Василий Савельевич так громко хохотал, что зверек перепугался еще больше и сиганул на горку, стоящую в углу, разбив пресловутую дареную вазу.
Аннушка взялась было за веник, чтобы прогнать незваную гостью, но доктор не позволил – к кошкам он питал слабость.
– Но как же она оказалась в саквояже? – озадаченно спросила Геля.
– Видишь ли, кошки тоже питают определенную слабость к врачам. Из-за лекарственного запаха, – объяснил Василий Савельевич. – Они любят не только валерьянку, что общеизвестно, но и другие травки и микстуры. Вот Силы Зла и забрались в мой саквояж. А я так устал, что и не заметил.
– И хоть бы кошка была путная – толстая да ласковая, – посетовала Аннушка, – а то ведь огрызок злобный. Кроме доктора, никого к себе не подпускает, шипит гадюкой, ворует, да кусается еще хуже всякой собаки!
Доктор презрительно хмыкнул, и от этого Аннушка совсем разошлась:
– Что вы хмычете, что вы хмычете, вот ни стыда ни совести! Ведь барышню чуть не угробила ваша гадина, а вам и горя мало!
– Будет тебе, Аннушка, браниться. Так нельзя, – укоризненно прервала девушку Аглая Тихоновна, – то, что произошло с Полей, – несчастливая случайность, и винить в этом бедную бессловесную тварь – глупо и жестоко.
Глава 7
Кошка, будто обидевшись, вырвалась из рук Василия Савельевича и скрылась. Доктор хмурился. Аннушка сердилась. Аглая Тихоновна была явно огорчена. А Геля – Геля изнывала от любопытства.

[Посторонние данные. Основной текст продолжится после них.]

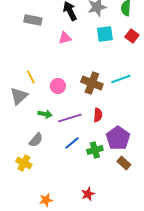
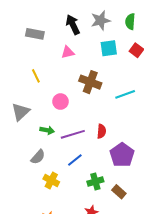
yellow line: (31, 77) -> (36, 76), moved
brown cross: (92, 83) -> (90, 82), moved
green cross: (95, 150) -> (95, 182), moved
yellow cross: (24, 163) -> (51, 180), moved
brown rectangle: (124, 163) -> (119, 192), moved

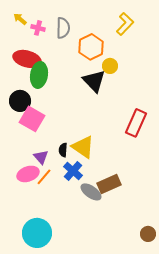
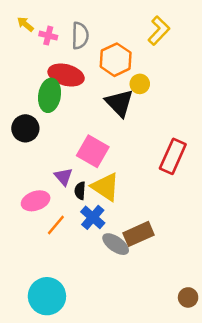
red ellipse: (27, 59) -> (66, 75), moved
pink square: (32, 119) -> (93, 151), moved
purple triangle: (41, 157) -> (63, 177), moved
pink ellipse: (28, 174) -> (36, 201), moved

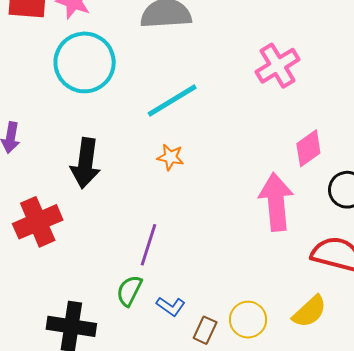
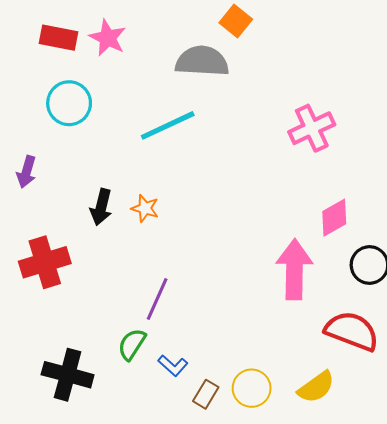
cyan circle: (85, 62) -> (69, 103), moved, size x0.7
cyan line: (172, 100) -> (168, 125), moved
orange star: (170, 157) -> (145, 208), moved
black arrow: (86, 163) -> (101, 207), size x0.7

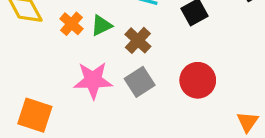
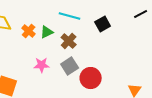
pink star: (93, 80) -> (42, 65), size x0.7
red circle: (198, 80) -> (91, 78), moved

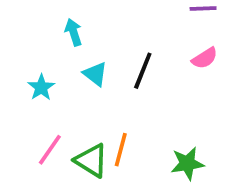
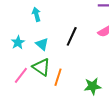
cyan triangle: (95, 74) -> (42, 44), moved
green triangle: (91, 161) -> (41, 67), moved

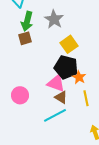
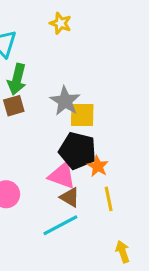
gray star: (54, 19) -> (65, 101), moved
yellow square: (69, 44) -> (82, 115), turned 36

Так это, значит, из-за кошки с Полей случилось несчастье? Умереть-уснуть, как интересно!
Но вечер вопросов и ответов, похоже, закончился.
Спохватившись, что время за полночь, Василий Савельевич отослал Полю, то есть Гелю – ах, неважно! – спать.
Но секретный агент Фандорина твердо решила разузнать все до конца (иначе ведь все равно не уснуть). Дождавшись, когда Аннушка принесет обязательный стакан молока на ночь, схватила ее за руку:
– Аннушка, миленькая, хорошенькая, расскажи мне про тот день. Как я упала? И при чем тут кошка? И что…
– Ну, застрекотала! – Аннушка улыбнулась. – Сорока как есть, сорока-трещотка, – но тут же прошептала, опасливо оглянувшись на дверь: – Неужто и впрямь ничего не помните?
– Ни вот столечко! – уверила ее девочка.
– Да и стоит ли рассказывать? Вдруг разволнуетесь, да худо вам станет, да снова головка заболит? – словно бы сомневалась Аннушка, но сама уже присела на край кровати, и Геля поняла – расскажет, непременно расскажет! Чтобы окончательно рассеять ее сомнения, сказала, напустив на себя важный вид:
– Разве ты не помнишь, что говорил папа? Нужно мне все рассказывать, и тогда память непременно вернется. Не-пре-мен-но!
Аннушка хихикнула:
– Бог с вами. Слушайте. Только рассказывать-то особенно и нечего.
В ту пятницу вы из гимназии вернулись и бегом в столовую, с маменькой здороваться. Обычная ваша манера – носитесь как угорелая, и нет с вами никакого сладу. Двадцать раз вам было говорено – воспитанные барышни не бегают, а ходят, да толку чуть, – Аннушка вздохнула и поправила Гелино одеяло, – а тут, как на грех, гадина эта и шасть вам под ноги! Это уж у нее заведение такое – трех шагов не сделаешь, чтоб четырежды об поганую тварь не запнуться! Вы-то ее всегда боялись – вот и отпрянули, поскользнулись, и со всего разбегу – хрясь! – затылком о порог. Аж звон пошел…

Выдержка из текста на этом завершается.